Tiger Woods eyes up the world No 1 spot
With two wins in his last four starts Tiger Woods appears to have found his groove, found a new girlfriend and by the end of the week could find himself back at the top of the world golf rankings.
Certainly Woods heads into Thursday's start (local time) of the Arnold Palmer Invitational with a little extra-spring to his step, fresh off a victory at the WGC-Cadillac championship and playing on a Bay Hill layout that has been a happy hunting ground for the 14-times major winner.
Seven times, including last year, Woods has triumphed at "Arnie's Place" and one more victory would match Sam Snead's PGA Tour record for most wins in a single event.
But despite being back in near peak form, it is Woods' personal life that is once again in the headlines after confirming he and alpine World Cup ski sensation Lindsey Vonn are happily dating.
"We're very happy where we are at but also we wanted to limit the stalk-a-rassi and all those sleazy websites that are out there following us," Woods told in explaining the reasons behind his surprise announcement this week.
"We basically devalued the first photos. Unfortunately that's just the way it is in our society right now."
Following Woods' tumultuous fall from grace, the stars seem to be aligning as he rebuilds his life and image after the scandalous and very public break-up of his marriage.
Having already supplanted Rory McIlroy and his tennis star girlfriend Caroline Wozniacki as the sporting world's power couple, Woods could also nudge the Northern Irishman out of top spot in the rankings.
After a staggering 623 total weeks (including streaks of 264 and 281 consecutive) as world No 1, Woods has not sat atop the rankings for 29 months, a barren stretch that included two-and-a-half years without a PGA Tour win.
With his personal life in order and his swing overhaul almost complete, a buoyant Woods has set himself a lofty goal.
"I don't want to become as good as I was, I want to be better," declared Woods.
"To get back to number one I need to win this week. Not too complicated.
''I don't think people realise how hard it is to become number one in the world."
While getting to number one may be hard work, Woods has made winning at Bay Hill look easy. He won four straight Invitationals from 2000 to 2003 and claimed back-to-back titles in 2008 and 2009 but his most important victory came last year when he ended his PGA Tour trophy drought.
It marked a turning point for Woods, who has gone on to win four more times since his Bay Hill breakthrough, bringing his career total to 76 PGA Tour wins.
"Arnold Palmer has been great over the years to, not just myself, but to all the players out here," said Woods.
"Anytime you can come back and support what he is doing it is very special to us."
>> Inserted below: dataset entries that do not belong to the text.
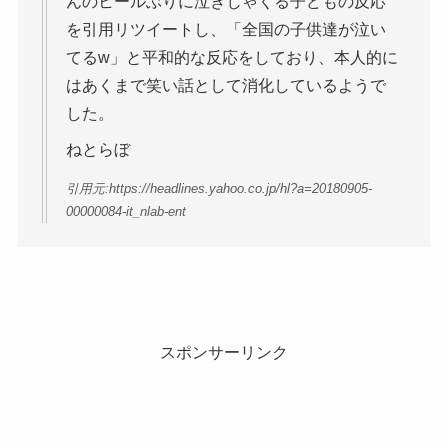
んのヒールぶりに泣きじゃくる子どもの反応
を引用リツイートし、「全国の子供達が泣い
てるw」と平和的な反応をしており、本人的に
はあくまで笑い話として消化しているようで
した。
ねとらぼ
引用元:https://headlines.yahoo.co.jp/hl?a=20180905-
00000084-it_nlab-ent
スポンサーリンク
While Woods' game is on the rise, McIlroy has struggled following an equipment switch, a run of poor form and questions about his own relationship.
The Northern Irishman was roundly criticised earlier this month when he controversially walked off mid-round at the Honda Classic and was under scrutiny again on Wednesday for his decision to skip Bay Hill and use next week's Houston Open as his Masters tune-up.
Many golfers, including Woods, view the Arnold Palmer Invitational as a sort of golfing pilgrimage to honour "the King", Palmer himself admitting he was surprised with McIlroy's decision to skip his event.
"Frankly, I thought he was going to play," said Palmer.
"I was as surprised as a lot of people when he decided he was not going to play."
Even without McIlroy's presence, Woods will not lack for competition this week with 13 of the world's top 20 in the field, including No 5 Justin Rose and No 10 Phil Mickelson.
The tournament will also mark the return of Fed-Ex Cup champion and points leader Brandt Snedeker, who has been sidelined for five weeks with a rib injury.